The context is used to report the current generation, though that can also be given by inc_generation.generation().

This will optionally call all the given callback functions whenever the generation is incremented. The registered callback functions should have a signature f(int), where the int is the new generation.

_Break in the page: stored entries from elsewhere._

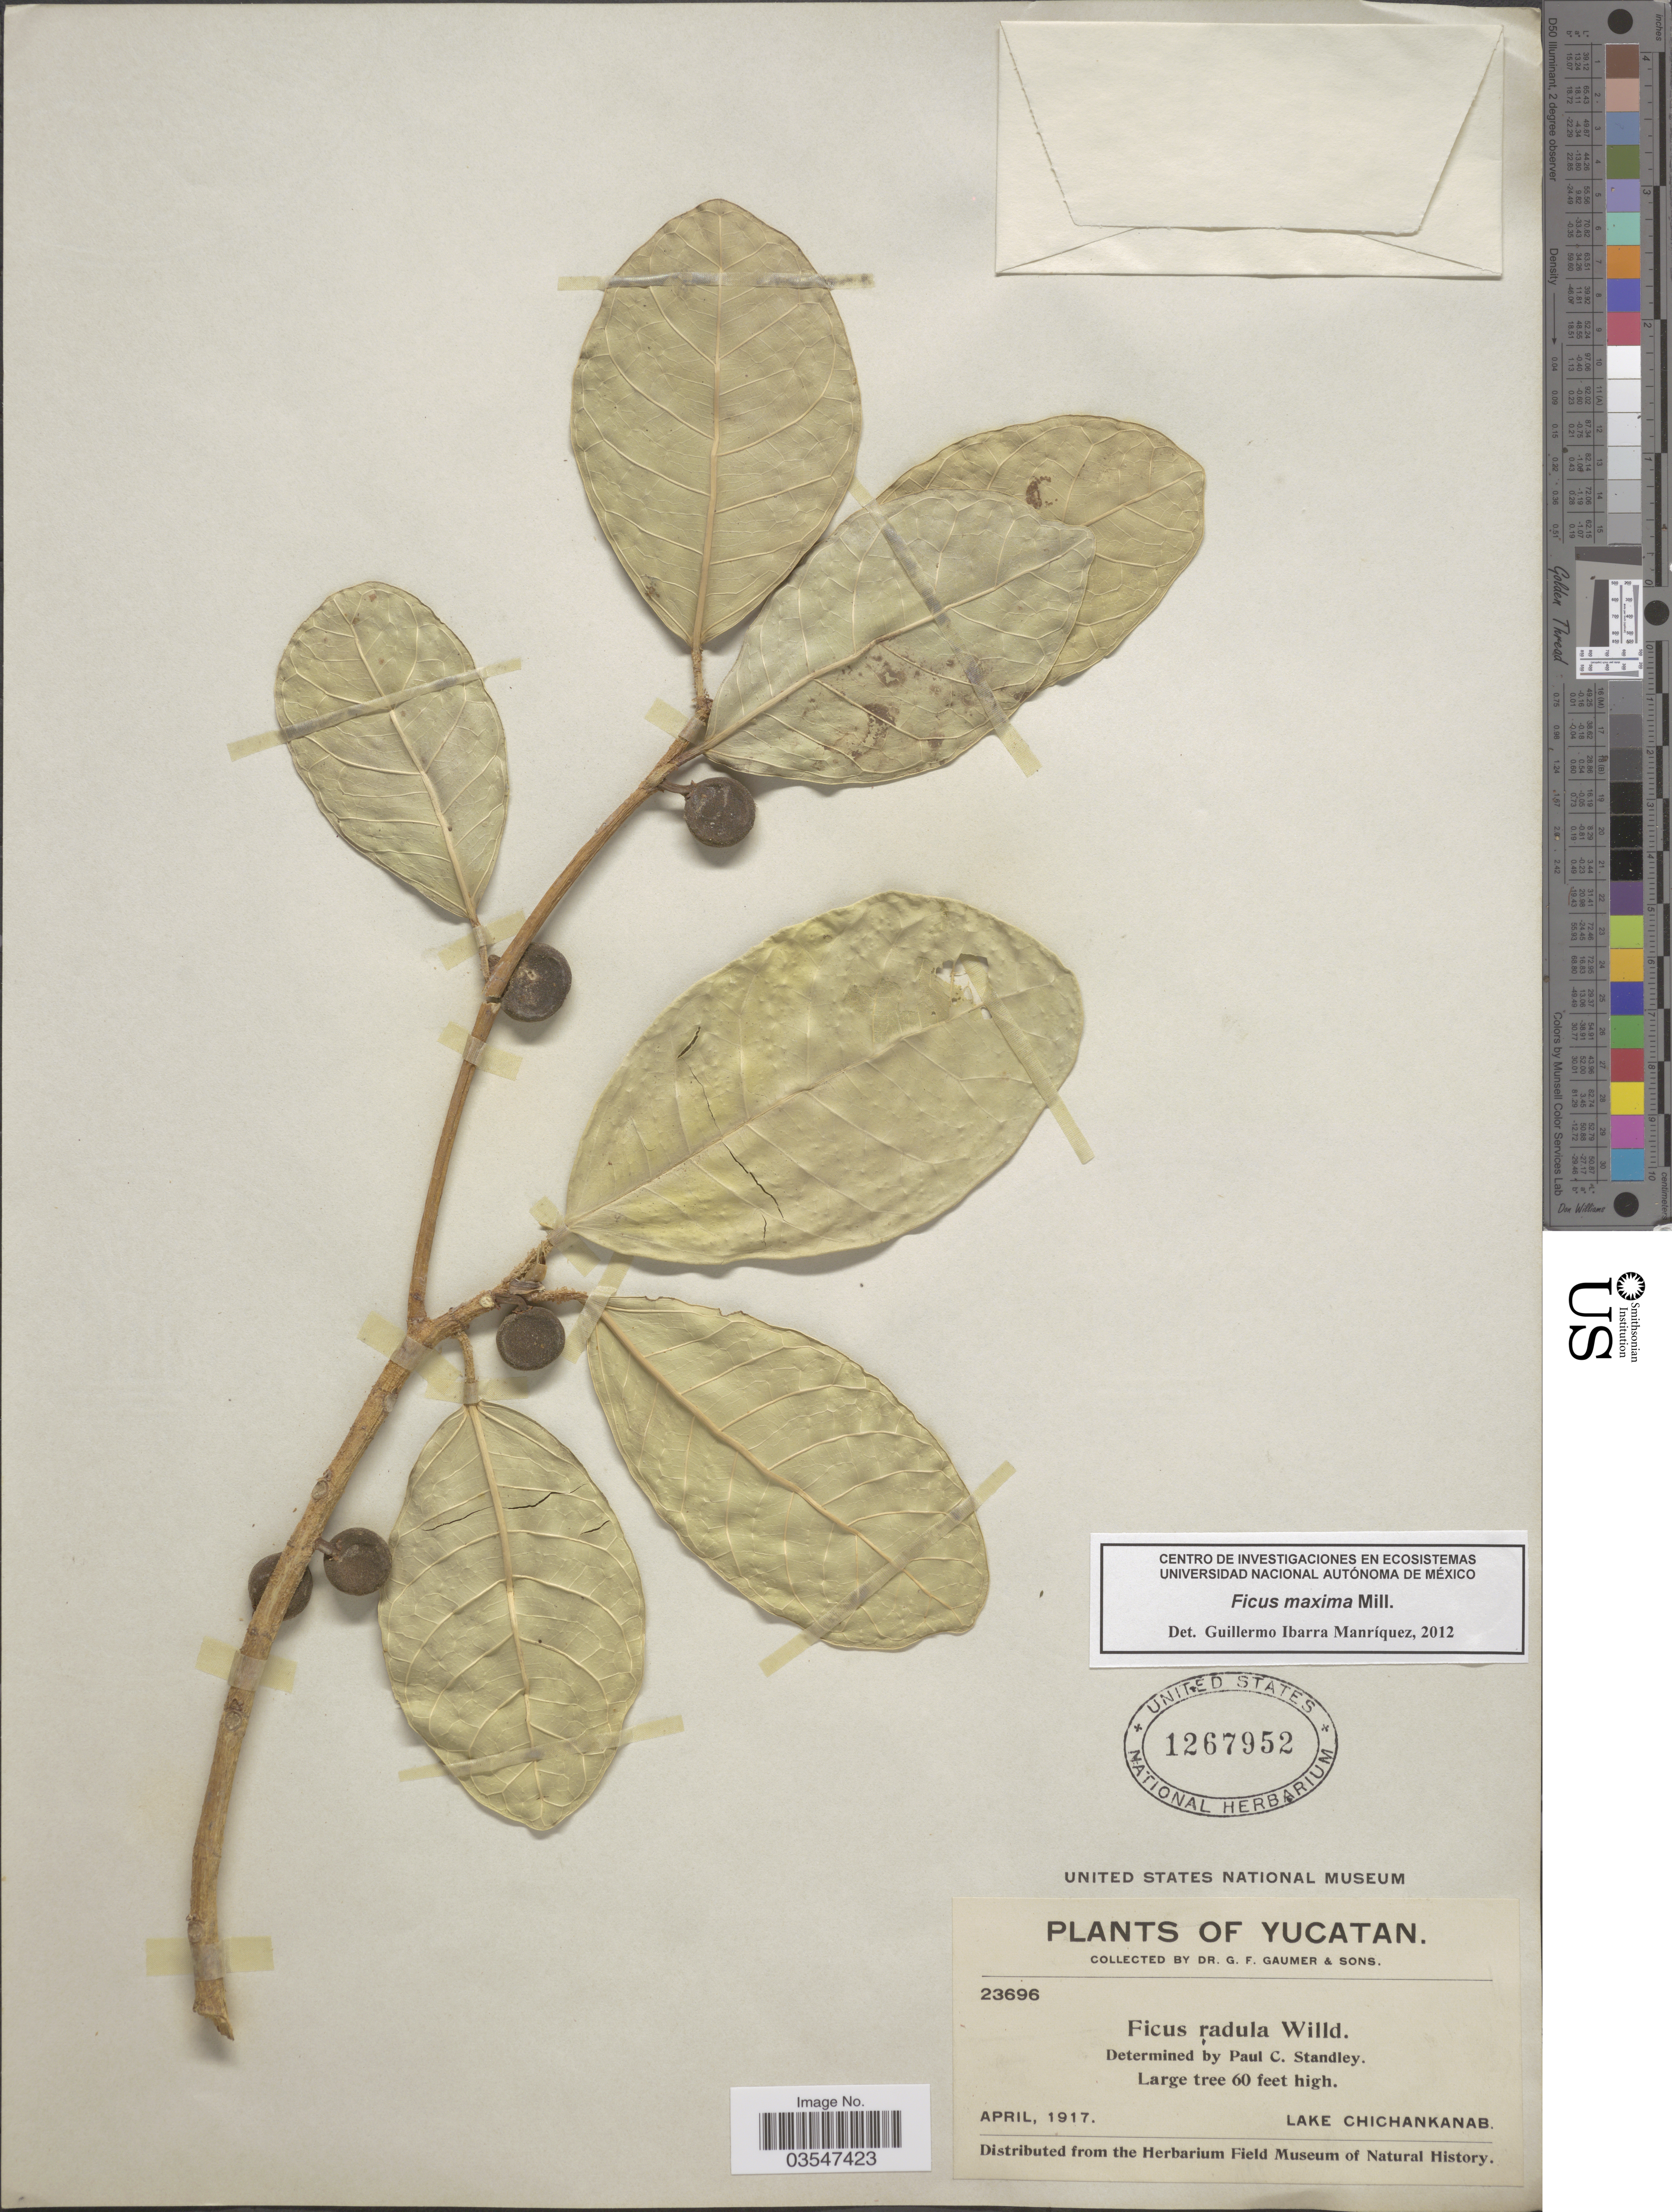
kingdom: Plantae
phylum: Tracheophyta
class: Magnoliopsida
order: Rosales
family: Moraceae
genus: Ficus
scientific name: Ficus maxima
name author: Mill.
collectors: G. F. Gaumer & Sons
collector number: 23696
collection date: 1917-04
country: Mexico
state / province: Yucatán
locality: Lake Chichankanab.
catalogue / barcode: US 1267952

>>> from leap_ec.global_vars import context
>>> my_inc_generation = inc_generation(context)

Parameters

context – will set [‘leap’][‘generation’] to the incremented generation
callbacks – optional list of callback function to call when a generation is incremented

Returns

function for incrementing generations

leap_ec.util.is_flat(obj)

Returns: True if obj is a flat collection (as opposed to, say, a hierarchical list of lists).

>>> is_flat((0, 1))
True

>>> is_flat(1)
False

>>> is_flat([(0, 1), (0, 1)])
False

leap_ec.util.is_iterable(obj)

Parameters: obj – that we want to determine is a generator
Returns: True if obj can use next(obj)

leap_ec.util.is_sequence(obj)

Returns: True if obj is a test_sequence

Cribbed from https://stackoverflow.com/questions/2937114/python-check-if-an-object-is-a-sequence?lq=1

E.g., used to determine if gaussian mutation has a single specified standard deviation, or a vector of standard deviations.

>>> is_sequence(0.5)
False

>>> is_sequence([0.1, 0.2, 0.3])
True

leap_ec.util.print_list(l)

Return a string representation of a list.

This uses __str__() to resolve the elements of the list:

>>> from leap_ec.individual import Individual
>>> import numpy as np
>>> l = [Individual(np.array([0, 1, 2])),
...      Individual(np.array([3, 4, 5]))]
>>> print_list(l)
[Individual<...> ..., Individual<...> ...]

As opposed to the standard printing mechanism, which calls __repr__() on the elements to produce

>>> print(l)
[Individual<...>(...), Individual<...>(...)]

Parameters: l –
Returns

leap_ec.util.wrap_curry(f): Wraps and curries in conjunction, so the function signature remains.

Module contents

leap_ec.leap_logger_name = 'leap_ec': The environment variable we use to signal that our test harness is being run.